What is expected
Exact reproduction of every record is required, and pictures are to be excluded.

·····

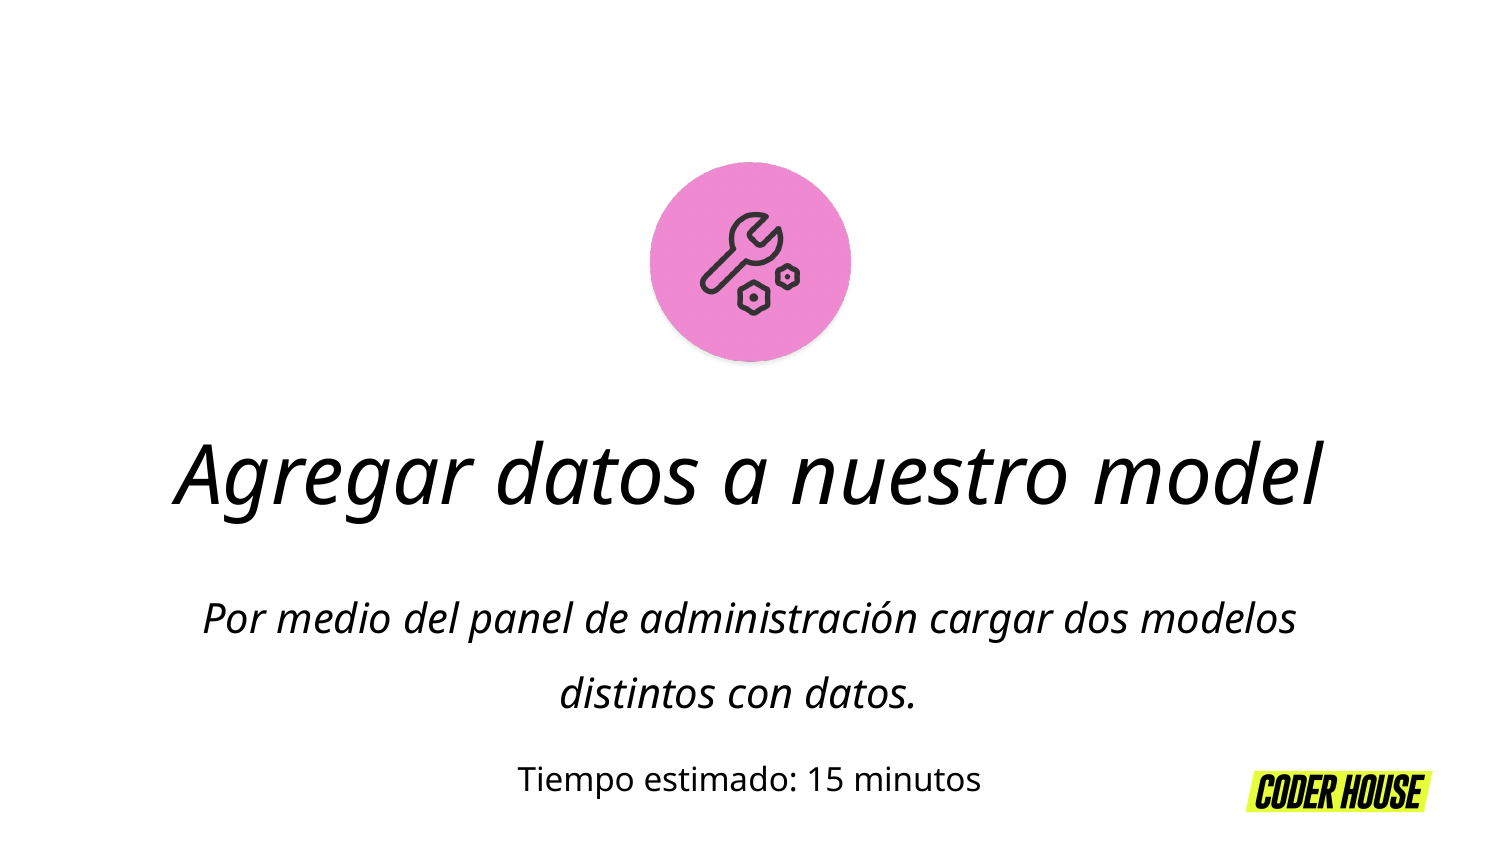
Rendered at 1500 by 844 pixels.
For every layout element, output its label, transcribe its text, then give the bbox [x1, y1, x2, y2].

text_box Agregar datos a nuestro model Por medio del panel de administración cargar dos modelos distintos con datos. [132, 406, 1368, 736]
picture [1241, 764, 1437, 819]
text_box Tiempo estimado: 15 minutos [426, 723, 1074, 814]
picture [636, 148, 864, 375]
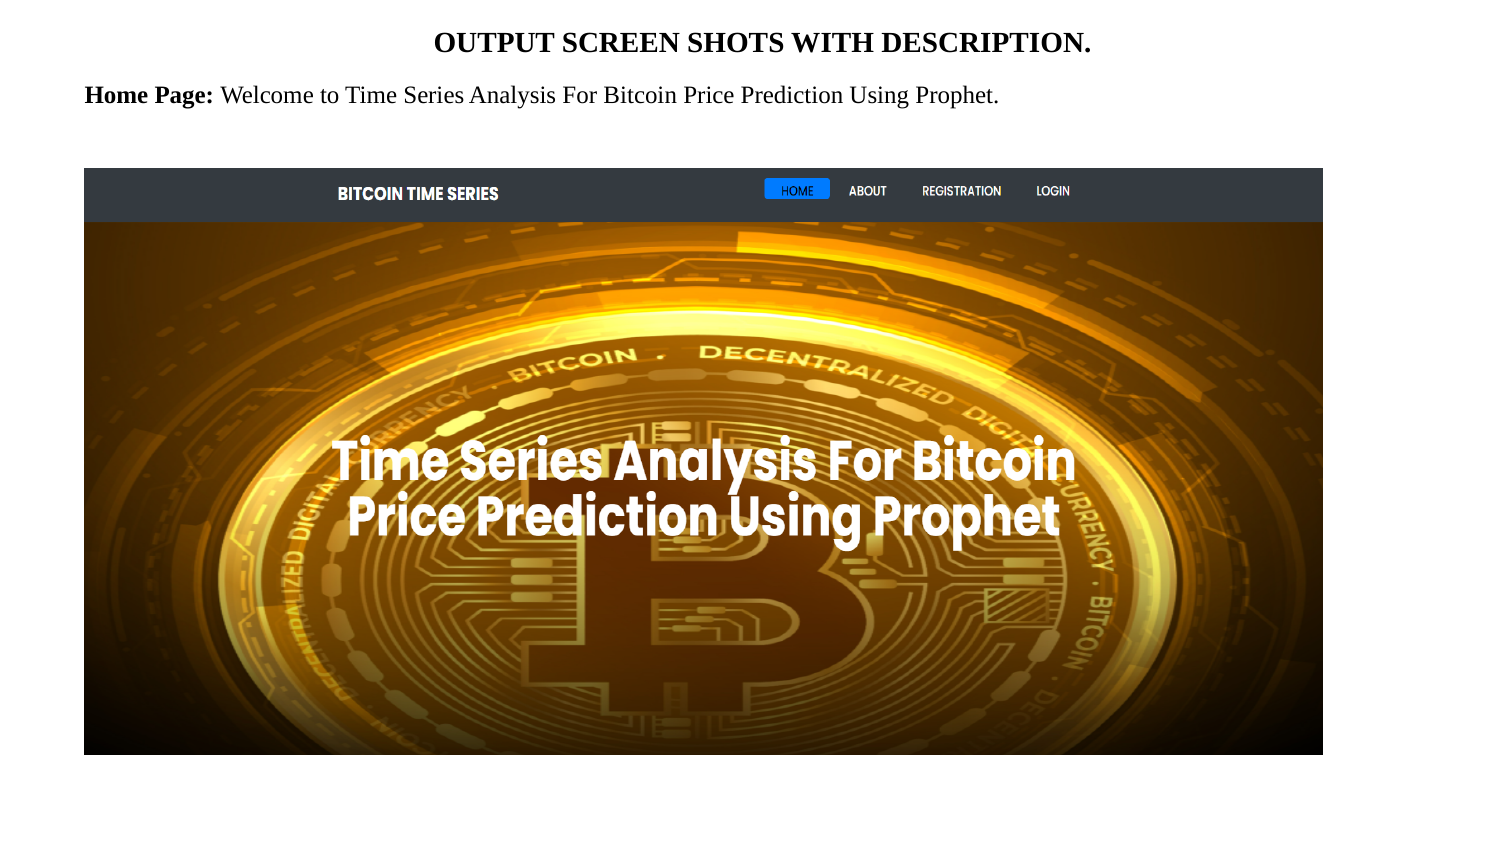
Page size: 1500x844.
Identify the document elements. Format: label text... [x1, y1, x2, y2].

text_box OUTPUT SCREEN SHOTS WITH DESCRIPTION. Home Page: Welcome to Time Series Analysis For Bitcoin Price Prediction Using Prophet. [69, 10, 1456, 116]
picture [84, 167, 1323, 756]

·····

Response to the exercise
Rendered at 1500 by 844 pixels.
For every layout element, output its label, transcribe its text, then give the bbox [x1, y1, x2, y2].

text_box Agregar datos a nuestro model Por medio del panel de administración cargar dos modelos distintos con datos. [132, 406, 1368, 736]
picture [1241, 764, 1437, 819]
text_box Tiempo estimado: 15 minutos [426, 723, 1074, 814]
picture [636, 148, 864, 375]
Page size: 1500x844.
Identify the document elements. Format: label text... [x1, y1, x2, y2].

text_box OUTPUT SCREEN SHOTS WITH DESCRIPTION. Home Page: Welcome to Time Series Analysis For Bitcoin Price Prediction Using Prophet. [69, 10, 1456, 116]
picture [84, 167, 1323, 756]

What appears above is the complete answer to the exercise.